Driver of 102080 said:


> Your going end up building that $1000.00 subwoofer if you keep going Nick. Your remind me of myself when building a engine . I start with the intention of of a nice budget street then all of sudden I have race engine that wants 14 dollar a gallon race fuel.
> 
> Sent from my LGL52VL using Tapatalk


Hahaha, very true. I've already done that with the two "unicorns" that are talked about on this forum (pictures attached). But the devolpment of the BM mkV has been a long road so far and now that we have the physical limitations ironed out and defined we see that we can add more "oomph" to the motor without sacrificing mounting depth. One more motor drawing package and a new coil spec sheet is all that's needed.


----------



## Driver of 102080 (Sep 19, 2016)

Electrodynamic said:


> Hahaha, very true. I've already done that with the two "unicorns" that are talked about on this forum (pictures attached). But the devolpment of the BM mkV has been a long road so far and now that we have the physical limitations ironed out and defined we see that we can add more "oomph" to the motor without sacrificing mounting depth. One more motor drawing package and a new coil spec sheet is all that's needed.


That basket looks to nice to hide in box. Production pieces will be cast? If not I am going to make my box from lexan.lol

Sent from my LGL52VL using Tapatalk


----------



## PorkCereal (Nov 24, 2009)

GOALS |
1 > In the forum thread, what does the subwoofer builder say is all that's still needed?
2 > Say whether each statement agrees with the forum thread, answering yes or no and quoting the words that decide it. (a) The first quoted poster compares Nick to himself when building an engine that turned into a race engine. (b) Adding more "oomph" to the motor will cost some mounting depth. (c) The reply says the basket looks too nice to hide in a box.
3 > Update the part of the forum thread starting at "That basket looks" and ending at "(Nov 24, 2009)" so that "basket" becomes "frame".

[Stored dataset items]
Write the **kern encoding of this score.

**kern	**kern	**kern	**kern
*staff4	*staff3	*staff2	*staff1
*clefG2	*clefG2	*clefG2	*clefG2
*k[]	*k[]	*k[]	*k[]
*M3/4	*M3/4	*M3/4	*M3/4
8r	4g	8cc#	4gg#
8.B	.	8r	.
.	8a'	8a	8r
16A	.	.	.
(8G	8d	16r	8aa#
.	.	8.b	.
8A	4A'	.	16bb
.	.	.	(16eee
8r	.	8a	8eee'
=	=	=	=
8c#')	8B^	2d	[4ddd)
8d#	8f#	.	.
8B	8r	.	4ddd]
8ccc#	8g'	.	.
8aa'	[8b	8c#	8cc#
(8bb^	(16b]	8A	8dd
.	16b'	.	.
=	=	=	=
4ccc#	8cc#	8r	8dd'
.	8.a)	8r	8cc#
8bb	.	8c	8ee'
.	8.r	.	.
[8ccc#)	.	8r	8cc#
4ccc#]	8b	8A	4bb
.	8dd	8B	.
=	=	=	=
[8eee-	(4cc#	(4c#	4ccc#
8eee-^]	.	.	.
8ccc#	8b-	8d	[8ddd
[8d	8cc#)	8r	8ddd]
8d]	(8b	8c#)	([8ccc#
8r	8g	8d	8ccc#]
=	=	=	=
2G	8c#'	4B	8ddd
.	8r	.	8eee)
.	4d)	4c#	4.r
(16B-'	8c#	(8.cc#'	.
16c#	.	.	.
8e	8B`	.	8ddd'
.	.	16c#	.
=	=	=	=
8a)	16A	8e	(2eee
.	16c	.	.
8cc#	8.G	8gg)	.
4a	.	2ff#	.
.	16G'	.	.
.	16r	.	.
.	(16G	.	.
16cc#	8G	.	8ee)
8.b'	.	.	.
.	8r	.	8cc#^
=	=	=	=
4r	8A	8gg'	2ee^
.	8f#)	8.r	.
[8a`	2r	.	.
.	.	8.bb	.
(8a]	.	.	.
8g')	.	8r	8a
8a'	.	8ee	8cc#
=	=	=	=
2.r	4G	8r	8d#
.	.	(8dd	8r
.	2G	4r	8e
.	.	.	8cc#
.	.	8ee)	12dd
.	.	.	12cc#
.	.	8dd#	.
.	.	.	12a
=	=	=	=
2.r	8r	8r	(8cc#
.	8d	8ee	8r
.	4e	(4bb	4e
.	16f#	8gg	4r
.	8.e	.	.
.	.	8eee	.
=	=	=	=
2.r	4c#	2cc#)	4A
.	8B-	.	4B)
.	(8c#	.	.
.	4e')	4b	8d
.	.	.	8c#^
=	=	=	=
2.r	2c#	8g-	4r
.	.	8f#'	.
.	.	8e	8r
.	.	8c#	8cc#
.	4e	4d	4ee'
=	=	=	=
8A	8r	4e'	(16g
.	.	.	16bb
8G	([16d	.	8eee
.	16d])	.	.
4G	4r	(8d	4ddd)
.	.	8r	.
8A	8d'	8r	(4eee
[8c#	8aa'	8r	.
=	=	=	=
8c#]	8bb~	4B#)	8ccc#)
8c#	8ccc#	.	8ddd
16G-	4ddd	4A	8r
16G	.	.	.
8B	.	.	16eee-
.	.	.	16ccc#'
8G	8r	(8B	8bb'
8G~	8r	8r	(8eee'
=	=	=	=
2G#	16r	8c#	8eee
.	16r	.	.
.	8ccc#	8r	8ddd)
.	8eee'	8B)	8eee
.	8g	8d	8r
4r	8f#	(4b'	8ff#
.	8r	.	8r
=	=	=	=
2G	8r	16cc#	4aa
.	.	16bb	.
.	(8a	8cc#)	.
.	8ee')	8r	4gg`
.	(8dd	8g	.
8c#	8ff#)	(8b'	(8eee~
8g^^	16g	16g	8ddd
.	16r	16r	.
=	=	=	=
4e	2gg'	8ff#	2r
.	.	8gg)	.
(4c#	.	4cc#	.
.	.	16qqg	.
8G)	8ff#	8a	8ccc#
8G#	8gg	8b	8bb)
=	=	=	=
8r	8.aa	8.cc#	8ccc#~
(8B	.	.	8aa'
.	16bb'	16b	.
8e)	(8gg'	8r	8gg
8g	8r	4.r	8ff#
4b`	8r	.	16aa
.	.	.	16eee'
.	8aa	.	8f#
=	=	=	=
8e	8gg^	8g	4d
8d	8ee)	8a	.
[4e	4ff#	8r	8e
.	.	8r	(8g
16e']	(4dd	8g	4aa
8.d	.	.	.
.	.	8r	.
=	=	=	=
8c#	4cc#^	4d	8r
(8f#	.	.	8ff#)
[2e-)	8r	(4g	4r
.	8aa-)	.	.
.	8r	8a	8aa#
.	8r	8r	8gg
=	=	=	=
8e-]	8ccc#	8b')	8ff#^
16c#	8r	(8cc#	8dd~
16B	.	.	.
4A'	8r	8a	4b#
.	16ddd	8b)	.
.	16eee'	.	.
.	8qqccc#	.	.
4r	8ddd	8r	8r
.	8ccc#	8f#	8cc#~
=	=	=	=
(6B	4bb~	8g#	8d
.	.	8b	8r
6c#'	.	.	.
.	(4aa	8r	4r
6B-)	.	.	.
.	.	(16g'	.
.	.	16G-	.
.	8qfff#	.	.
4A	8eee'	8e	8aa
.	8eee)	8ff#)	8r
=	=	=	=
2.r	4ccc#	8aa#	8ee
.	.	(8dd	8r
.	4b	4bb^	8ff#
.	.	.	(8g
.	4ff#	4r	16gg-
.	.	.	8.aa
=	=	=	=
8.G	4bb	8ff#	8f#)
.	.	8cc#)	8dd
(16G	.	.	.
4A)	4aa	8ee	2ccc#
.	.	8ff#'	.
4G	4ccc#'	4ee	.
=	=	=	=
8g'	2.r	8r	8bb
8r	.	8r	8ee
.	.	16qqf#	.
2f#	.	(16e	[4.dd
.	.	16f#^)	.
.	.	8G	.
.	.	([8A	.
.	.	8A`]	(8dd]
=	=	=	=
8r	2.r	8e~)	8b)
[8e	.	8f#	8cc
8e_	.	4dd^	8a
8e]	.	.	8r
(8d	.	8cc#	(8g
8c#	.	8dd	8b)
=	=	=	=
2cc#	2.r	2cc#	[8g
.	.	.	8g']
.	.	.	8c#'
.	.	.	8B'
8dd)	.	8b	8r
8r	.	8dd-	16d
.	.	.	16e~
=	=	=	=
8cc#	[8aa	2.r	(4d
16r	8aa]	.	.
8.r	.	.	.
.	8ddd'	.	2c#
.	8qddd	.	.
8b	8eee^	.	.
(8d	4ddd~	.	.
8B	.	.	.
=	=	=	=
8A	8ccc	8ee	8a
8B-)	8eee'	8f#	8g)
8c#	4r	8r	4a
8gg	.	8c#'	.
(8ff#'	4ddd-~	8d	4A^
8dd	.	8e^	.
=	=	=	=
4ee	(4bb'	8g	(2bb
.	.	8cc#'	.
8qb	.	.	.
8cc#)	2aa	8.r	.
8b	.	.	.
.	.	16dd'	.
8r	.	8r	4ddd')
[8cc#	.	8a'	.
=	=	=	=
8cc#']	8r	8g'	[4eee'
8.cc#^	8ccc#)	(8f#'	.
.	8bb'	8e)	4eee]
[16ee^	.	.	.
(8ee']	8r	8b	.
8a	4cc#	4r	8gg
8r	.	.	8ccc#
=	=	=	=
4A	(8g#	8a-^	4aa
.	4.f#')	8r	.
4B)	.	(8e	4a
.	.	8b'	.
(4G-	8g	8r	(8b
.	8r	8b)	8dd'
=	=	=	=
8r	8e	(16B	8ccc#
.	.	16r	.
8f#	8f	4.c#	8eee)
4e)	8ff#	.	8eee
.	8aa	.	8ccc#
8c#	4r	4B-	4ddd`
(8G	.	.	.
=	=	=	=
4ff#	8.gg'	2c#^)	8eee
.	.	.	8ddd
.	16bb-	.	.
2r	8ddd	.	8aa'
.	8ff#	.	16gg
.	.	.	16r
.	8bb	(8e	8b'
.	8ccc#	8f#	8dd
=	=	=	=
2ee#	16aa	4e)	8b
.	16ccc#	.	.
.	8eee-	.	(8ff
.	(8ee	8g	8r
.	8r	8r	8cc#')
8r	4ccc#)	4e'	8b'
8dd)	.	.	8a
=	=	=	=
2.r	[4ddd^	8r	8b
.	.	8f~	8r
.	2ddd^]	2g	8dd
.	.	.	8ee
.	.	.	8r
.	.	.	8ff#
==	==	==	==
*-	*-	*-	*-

SOLUTION LIST |
1 > One more motor drawing package and a new coil spec sheet.

2 >
(a) Yes: "all of sudden I have race engine that wants 14 dollar a gallon race fuel"
(b) No: "we can add more "oomph" to the motor without sacrificing mounting depth"
(c) Yes: "That basket looks to nice to hide in box"

3 >
That frame looks to nice to hide in box. Production pieces will be cast? If not I am going to make my box from lexan.lol

Sent from my LGL52VL using Tapatalk


----------



## PorkCereal (Nov 24, 2009)